There are solutions, and examples from around the world. List systems, which proliferate in Europe, could help to address some of the clientelist issues. A regional list system, for example across European Election constituencies, would allow established parties to nominate legislators from the region to participate. In essence, people in such elections would vote for parties, who would be awarded seats based on a pre-published ordered list. So if there were 100 names, and the voting awarded forty votes to the party, then the top forty names would be deemed elected.
While Italy is hardly a bastion of democracy to be emulated, its example of majority bonus awards helps to minimise the prospect of coalition, or at least to ensure a locus of strength in Government where previously it would have been very broadly distributed. In Ireland, should Fine Gael find itself decimated as Fianna Fáil did at the last election, Ireland may find itself in a similar position to Italy, with no one party anywhere near an overall majority, and therefore requiring serious dilution of party policy in order to form a government.

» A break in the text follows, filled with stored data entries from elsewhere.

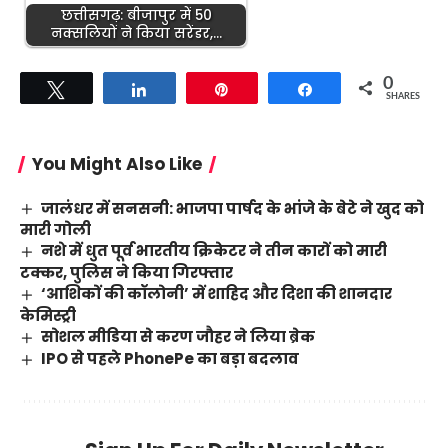
छत्तीसगढ़: बीजापुर में 50
नक्सलियों ने किया सरेंडर,…
0
Tweet
Share
Pin
Share
SHARES
You Might Also Like
जालंधर में सनसनी: भाजपा पार्षद के भांजे के बेटे ने खुद को
मारी गोली
नशे में धुत पूर्व भारतीय क्रिकेटर ने तीन कारों को मारी
टक्कर, पुलिस ने किया गिरफ्तार
‘आशिकों की कॉलोनी’ में शाहिद और दिशा की शानदार
केमिस्ट्री
सोशल मीडिया से करण जौहर ने लिया ब्रेक
IPO से पहले PhonePe का बड़ा बदलाव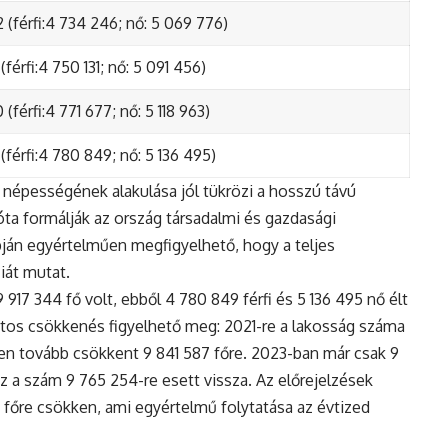
 (férfi:4 734 246; nő: 5 069 776)
(férfi:4 750 131; nő: 5 091 456)
(férfi:4 771 677; nő: 5 118 963)
(férfi:4 780 849; nő: 5 136 495)
népességének alakulása jól tükrözi a hosszú távú
ta formálják az ország társadalmi és gazdasági
apján egyértelműen megfigyelhető, hogy a teljes
iát mutat.
17 344 fő volt, ebből 4 780 849 férfi és 5 136 495 nő élt
tos csökkenés figyelhető meg: 2021-re a lakosság száma
n tovább csökkent 9 841 587 főre. 2023-ban már csak 9
z a szám 9 765 254-re esett vissza. Az előrejelzések
5 főre csökken, ami egyértelmű folytatása az évtized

There would remain a necessity to find independent voices. Party (or technical group) performance in local elections could dictate list participation for national elections. Local government should be empowered by the removal of local constituency obligations for national politicians. The Seanad too could be reformed so as to offer voices to non-political civil society structures, like the church, trades unions, and social campaign groups.
These are just a few suggestions. The challenge for the Irish Government, of course, is whether it genuinely about a new politics. The Constitutional Convention may well vote for the list system or a similarly dramatic change, but it may in doing so inadvertently undermine its own legitimacy, should the government choose to either ignore the recommendation, or else simply kick it to touch in some new working group or other quango.